Gavin, of East Coast Sports, reports that surf anglers have been pleased to find Virginia mullet running in the surf. These are usually the first species to arrive back on the coast, signaling that spring is on its way.
Some black drum are feeding on bait shrimp fished in the deeper holes along the beach.
Inshore anglers are finding speckled trout fishing to be picking up as water temperatures rise. Most of the action is still coming from creeks where the fish held over the winter.
Red drum are feeding inshore around oysters and mud flats.
Anglers have begun to spot false albacore and bonito in the 3+ mile range. Over the next few weeks there should be more fish pushed closer to the beaches and surface-feeding on bait schools.
Mike, of Native Son Guide Service, reports that red drum action is only getting better with more fish now pushing in from the ocean. The reds are still holding in their large school pattern, where they tend to be very easily spooked. Fishing small baits has been key to getting strikes when finding these groups. Z-Man soft plastic tube baits rigged weedless with Pro-Cure scents has been working great.
Black drum and sheepshead fishing has been pretty good along the ICW. Target these fish around docks, jetties, and big oyster rock structures with Carolina-rigged fresh shrimp.
With water temperatures getting up close to 60 degrees, the speckled trout action is starting to pick back up. It has been a bit of an “off” bite over the last few weeks, but this could turn around with the weather change. Anglers will find some larger trout around when night fishing around the full moon this month.
Off the beach, anglers are waiting for winds to subside to run the offshore wrecks for large black sea bass.
Bonito will be arriving any day now. Target these surface-feeding schools in the 20-60’ depth range.
The first wave of bluefish will be mixed in this same area.

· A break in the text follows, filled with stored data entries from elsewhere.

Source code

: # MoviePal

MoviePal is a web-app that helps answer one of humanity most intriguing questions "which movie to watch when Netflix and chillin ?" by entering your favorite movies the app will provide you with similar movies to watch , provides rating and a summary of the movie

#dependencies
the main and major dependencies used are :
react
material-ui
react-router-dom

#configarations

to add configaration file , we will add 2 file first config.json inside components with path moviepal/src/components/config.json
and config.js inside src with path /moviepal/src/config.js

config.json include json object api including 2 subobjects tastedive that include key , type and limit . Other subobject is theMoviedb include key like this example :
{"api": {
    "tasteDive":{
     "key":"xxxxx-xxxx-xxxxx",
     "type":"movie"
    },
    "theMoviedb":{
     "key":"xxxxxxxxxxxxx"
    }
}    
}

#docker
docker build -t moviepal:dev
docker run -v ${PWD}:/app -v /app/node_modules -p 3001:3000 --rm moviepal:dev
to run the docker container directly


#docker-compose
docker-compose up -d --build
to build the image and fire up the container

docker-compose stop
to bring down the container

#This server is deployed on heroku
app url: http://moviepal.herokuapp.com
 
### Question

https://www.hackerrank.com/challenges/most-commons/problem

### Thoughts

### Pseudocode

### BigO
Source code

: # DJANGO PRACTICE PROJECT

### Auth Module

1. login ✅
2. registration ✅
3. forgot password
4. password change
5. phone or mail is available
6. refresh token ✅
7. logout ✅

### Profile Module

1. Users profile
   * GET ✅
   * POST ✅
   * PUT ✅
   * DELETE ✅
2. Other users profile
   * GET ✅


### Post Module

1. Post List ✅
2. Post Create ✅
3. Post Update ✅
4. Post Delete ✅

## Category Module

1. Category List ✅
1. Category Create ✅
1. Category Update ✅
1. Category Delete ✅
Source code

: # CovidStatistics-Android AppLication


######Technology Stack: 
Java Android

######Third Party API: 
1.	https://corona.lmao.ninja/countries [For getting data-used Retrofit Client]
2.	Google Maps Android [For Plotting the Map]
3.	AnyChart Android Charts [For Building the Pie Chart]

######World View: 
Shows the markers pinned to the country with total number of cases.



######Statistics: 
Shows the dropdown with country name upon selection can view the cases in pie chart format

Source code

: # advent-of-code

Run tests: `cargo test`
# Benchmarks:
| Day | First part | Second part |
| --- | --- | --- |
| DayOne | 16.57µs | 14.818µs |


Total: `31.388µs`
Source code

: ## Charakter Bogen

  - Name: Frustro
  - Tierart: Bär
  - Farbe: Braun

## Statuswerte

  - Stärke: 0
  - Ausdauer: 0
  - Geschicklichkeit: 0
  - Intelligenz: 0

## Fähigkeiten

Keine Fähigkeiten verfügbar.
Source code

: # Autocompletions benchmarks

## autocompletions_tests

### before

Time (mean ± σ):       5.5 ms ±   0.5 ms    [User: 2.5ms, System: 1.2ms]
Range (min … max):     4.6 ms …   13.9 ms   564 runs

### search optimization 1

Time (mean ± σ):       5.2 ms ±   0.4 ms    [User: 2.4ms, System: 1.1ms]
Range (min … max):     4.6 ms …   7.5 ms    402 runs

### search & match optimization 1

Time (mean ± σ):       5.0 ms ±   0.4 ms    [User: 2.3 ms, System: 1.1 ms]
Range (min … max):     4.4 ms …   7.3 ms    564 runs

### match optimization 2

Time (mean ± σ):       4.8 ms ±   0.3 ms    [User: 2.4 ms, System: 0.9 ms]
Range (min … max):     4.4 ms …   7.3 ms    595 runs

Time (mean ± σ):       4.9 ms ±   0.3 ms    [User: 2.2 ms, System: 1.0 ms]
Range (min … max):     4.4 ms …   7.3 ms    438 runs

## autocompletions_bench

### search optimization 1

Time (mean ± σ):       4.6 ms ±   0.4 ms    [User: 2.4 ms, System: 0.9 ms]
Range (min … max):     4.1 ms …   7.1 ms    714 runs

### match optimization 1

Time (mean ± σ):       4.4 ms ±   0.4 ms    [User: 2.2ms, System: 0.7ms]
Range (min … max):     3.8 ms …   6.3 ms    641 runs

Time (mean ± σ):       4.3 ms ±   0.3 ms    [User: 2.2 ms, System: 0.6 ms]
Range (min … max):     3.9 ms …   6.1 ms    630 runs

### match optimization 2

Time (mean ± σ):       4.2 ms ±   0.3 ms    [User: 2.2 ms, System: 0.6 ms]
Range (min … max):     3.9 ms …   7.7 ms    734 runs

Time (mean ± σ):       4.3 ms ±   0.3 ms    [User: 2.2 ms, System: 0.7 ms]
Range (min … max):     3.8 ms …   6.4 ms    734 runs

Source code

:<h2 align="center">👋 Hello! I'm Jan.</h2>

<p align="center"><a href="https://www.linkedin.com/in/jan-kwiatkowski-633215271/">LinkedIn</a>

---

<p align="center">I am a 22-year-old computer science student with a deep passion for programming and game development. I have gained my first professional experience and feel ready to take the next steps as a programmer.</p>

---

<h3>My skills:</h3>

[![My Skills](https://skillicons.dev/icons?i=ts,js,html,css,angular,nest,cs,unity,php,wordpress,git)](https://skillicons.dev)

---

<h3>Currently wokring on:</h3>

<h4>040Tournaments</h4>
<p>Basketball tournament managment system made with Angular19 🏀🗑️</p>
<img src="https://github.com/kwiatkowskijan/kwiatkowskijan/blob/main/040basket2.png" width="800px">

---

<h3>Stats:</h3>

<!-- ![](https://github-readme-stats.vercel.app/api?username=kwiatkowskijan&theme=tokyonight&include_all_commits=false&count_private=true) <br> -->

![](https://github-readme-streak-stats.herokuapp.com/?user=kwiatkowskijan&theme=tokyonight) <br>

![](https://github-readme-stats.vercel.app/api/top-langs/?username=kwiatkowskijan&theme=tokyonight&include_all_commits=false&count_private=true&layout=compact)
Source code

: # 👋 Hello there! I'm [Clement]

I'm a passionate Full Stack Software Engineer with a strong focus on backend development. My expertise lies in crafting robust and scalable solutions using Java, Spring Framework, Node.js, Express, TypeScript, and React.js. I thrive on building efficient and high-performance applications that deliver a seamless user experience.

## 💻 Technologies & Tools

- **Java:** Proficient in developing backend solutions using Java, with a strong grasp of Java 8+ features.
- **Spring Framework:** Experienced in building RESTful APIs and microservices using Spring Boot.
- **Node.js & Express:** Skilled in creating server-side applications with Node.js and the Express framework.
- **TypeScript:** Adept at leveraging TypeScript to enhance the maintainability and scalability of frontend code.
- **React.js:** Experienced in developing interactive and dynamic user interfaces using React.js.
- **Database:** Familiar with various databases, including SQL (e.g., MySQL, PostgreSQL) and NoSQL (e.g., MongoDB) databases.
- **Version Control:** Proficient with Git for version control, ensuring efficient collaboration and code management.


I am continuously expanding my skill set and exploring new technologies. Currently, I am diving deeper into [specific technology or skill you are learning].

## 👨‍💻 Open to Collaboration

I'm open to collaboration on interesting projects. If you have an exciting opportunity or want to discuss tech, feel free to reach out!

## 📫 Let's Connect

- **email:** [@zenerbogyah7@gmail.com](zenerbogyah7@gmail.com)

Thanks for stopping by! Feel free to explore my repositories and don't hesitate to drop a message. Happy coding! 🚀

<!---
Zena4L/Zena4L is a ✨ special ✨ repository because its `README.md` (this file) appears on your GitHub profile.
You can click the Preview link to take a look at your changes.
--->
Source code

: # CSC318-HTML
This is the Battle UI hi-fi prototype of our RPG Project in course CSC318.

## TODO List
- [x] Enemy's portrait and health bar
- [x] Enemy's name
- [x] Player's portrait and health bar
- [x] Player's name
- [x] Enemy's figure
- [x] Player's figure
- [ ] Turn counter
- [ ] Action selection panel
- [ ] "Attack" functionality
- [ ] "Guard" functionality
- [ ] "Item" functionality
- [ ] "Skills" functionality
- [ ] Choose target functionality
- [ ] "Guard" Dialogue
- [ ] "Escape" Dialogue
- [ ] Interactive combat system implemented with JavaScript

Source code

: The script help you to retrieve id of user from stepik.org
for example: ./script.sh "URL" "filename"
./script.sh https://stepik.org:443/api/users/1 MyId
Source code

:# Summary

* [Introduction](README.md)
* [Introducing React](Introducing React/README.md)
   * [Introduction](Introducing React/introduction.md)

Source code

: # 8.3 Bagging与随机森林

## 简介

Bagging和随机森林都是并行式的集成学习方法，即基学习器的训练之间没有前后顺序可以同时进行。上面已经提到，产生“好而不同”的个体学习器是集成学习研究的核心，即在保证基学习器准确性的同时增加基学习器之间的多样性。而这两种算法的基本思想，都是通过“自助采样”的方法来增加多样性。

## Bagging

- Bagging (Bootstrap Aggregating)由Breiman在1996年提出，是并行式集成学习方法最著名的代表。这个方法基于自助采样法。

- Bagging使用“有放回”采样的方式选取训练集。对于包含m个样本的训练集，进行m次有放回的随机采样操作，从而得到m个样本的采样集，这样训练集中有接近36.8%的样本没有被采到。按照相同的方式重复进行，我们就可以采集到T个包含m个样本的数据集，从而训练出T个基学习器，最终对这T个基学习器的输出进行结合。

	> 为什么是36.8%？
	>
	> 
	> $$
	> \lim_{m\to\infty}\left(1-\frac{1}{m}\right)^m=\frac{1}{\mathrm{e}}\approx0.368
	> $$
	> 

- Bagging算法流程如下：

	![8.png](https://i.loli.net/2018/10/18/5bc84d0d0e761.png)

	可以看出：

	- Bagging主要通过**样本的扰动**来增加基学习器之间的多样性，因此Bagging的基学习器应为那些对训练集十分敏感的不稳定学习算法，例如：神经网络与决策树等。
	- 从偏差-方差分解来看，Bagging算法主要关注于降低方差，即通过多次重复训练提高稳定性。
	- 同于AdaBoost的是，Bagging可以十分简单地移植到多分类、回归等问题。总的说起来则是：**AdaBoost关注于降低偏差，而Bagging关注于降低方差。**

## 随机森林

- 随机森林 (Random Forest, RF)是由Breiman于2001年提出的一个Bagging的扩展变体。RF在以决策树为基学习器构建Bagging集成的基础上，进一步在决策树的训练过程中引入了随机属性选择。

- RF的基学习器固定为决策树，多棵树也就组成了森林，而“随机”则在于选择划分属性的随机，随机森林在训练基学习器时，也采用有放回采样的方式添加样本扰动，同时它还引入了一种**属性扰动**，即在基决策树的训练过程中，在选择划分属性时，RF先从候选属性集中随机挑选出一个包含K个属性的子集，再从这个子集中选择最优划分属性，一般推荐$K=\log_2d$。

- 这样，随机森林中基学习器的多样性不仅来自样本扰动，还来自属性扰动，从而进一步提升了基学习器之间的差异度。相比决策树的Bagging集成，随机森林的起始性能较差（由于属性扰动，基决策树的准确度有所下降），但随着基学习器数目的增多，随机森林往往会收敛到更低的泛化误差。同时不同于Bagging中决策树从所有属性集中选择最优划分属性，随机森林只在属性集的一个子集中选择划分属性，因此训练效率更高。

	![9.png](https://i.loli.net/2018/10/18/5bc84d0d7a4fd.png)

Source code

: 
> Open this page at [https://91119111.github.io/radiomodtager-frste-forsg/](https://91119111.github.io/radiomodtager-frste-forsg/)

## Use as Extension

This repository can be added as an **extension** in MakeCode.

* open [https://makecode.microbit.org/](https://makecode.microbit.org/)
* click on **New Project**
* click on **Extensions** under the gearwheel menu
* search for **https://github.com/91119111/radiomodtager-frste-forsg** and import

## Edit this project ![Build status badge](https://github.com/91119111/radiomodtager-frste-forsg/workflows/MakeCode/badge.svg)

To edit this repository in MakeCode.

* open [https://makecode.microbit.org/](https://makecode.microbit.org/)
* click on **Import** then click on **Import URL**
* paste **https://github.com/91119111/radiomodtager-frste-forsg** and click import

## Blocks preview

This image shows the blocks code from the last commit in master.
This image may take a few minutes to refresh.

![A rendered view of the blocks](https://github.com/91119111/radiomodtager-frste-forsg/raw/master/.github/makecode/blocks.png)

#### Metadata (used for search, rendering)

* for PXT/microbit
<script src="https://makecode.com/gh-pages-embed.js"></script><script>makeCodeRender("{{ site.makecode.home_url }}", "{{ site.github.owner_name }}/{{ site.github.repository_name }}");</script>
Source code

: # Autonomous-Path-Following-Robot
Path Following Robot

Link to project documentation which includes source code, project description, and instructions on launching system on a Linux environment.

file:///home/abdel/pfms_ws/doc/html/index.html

By the end of April, we should be seeing the first spanish mackerel arrive, along with larger schools of bait.
Ray, of Spring Tide Guide Service, reports that with the weather finally warming up, anglers are seeing the speckled trout bite turn on. The bonus of having very little recent rains is the New River area is producing more action. These trout are hitting bigger baits as it gets closer to spring. Storm swimbaits, Betts Halo Shad, and MirrOlure MR-17s and MR-27s in a wide variety of colors have all been producing strikes. On the cooler days, soft plastic Gulp and Storm shrimp imitation baits are working best.
A few red drum are mixed in with the trout. Over the next month, the red drum action should pick up as the schools near the ocean start breaking up and spreading throughout the area.
Nearshore fishing is just starting up, with bonito arriving in the 1-3 mile range. Anglers’ favorite tactic is throwing Big Nic Spanish Candy jigs at the surface-feeding schools. When marking the fish deeper, trolling also produces strikes with Yo-Zuri deep divers, Drone spoons, and Clarkspoons being the top choices. This bonito action tends to be hot and fast, with action sticking around for 2-3 weeks.
Shortly behind the schools of bonito are huge spanish mackerel. These schools will be arriving along with the menhaden pods. Casting Big Nic lures at the bait schools or flipping live menhaden at the edges will net some of these larger spanish.
Jim, of Plan 9 Charters, reports that bluefish have started to arrive in the area. These schools are holding from the surf zone out to about 5 miles. This first wave has anglers seeing plenty of 1-2 lb. fish.
Schools of false albacore are being found from nearshore structure out to 15 miles. This is also a precursor to bonito which should be arriving any day.
Black sea bass fishing has been steady, with most of the larger fish holding outside the 15-mile mark.
The plentiful black sea bass nearshore are mixed in with grunts, porgies, tautogs, and sheepshead. Cut squid or minnows fished on bottom rigs has been best for all the structure-oriented species.
Tasha, of Jolly Roger Pier, reports that sea mullet are showing up in good numbers for anglers fishing bottom-rigged baits.
Over the next few weeks, red drum should be showing up more often. Cut finger mullet and shrimp will produce those strikes.
Black drum will be caught using the same bottom-rigged shrimp targeting sea mullet.
Speckled trout could make a run along the surf zone as they move around outside the inlets.
Garrison, of Surf City Pier, reports that sea mullet are the main catch in daily counts. They tend to be the first species to arrive at the coast to signal spring-time fishing.
Shortly behind should be the arrival of pufferfish. They will be feeding on shrimp fished along the bottom.
A mix of black drum will be included with the bottom fish action.
Schools of bluefish should be showing up soon.
Spanish mackerel come in behind the bluefish, but with this year’s weather, anglers are not expecting them until the end of the month.
Tyler, of Seaview Pier, reports that sea mullet are out in good numbers for anglers looking to take advantage of the good weather days.
Most of the other species haven’t shown up in any real numbers yet, but anglers expect to see speckled trout, black drum, and red drum in the counts over the next few weeks.
Bluefish and spanish mackerel should also be showing up this month, with the spanish arriving mainly towards the end of April.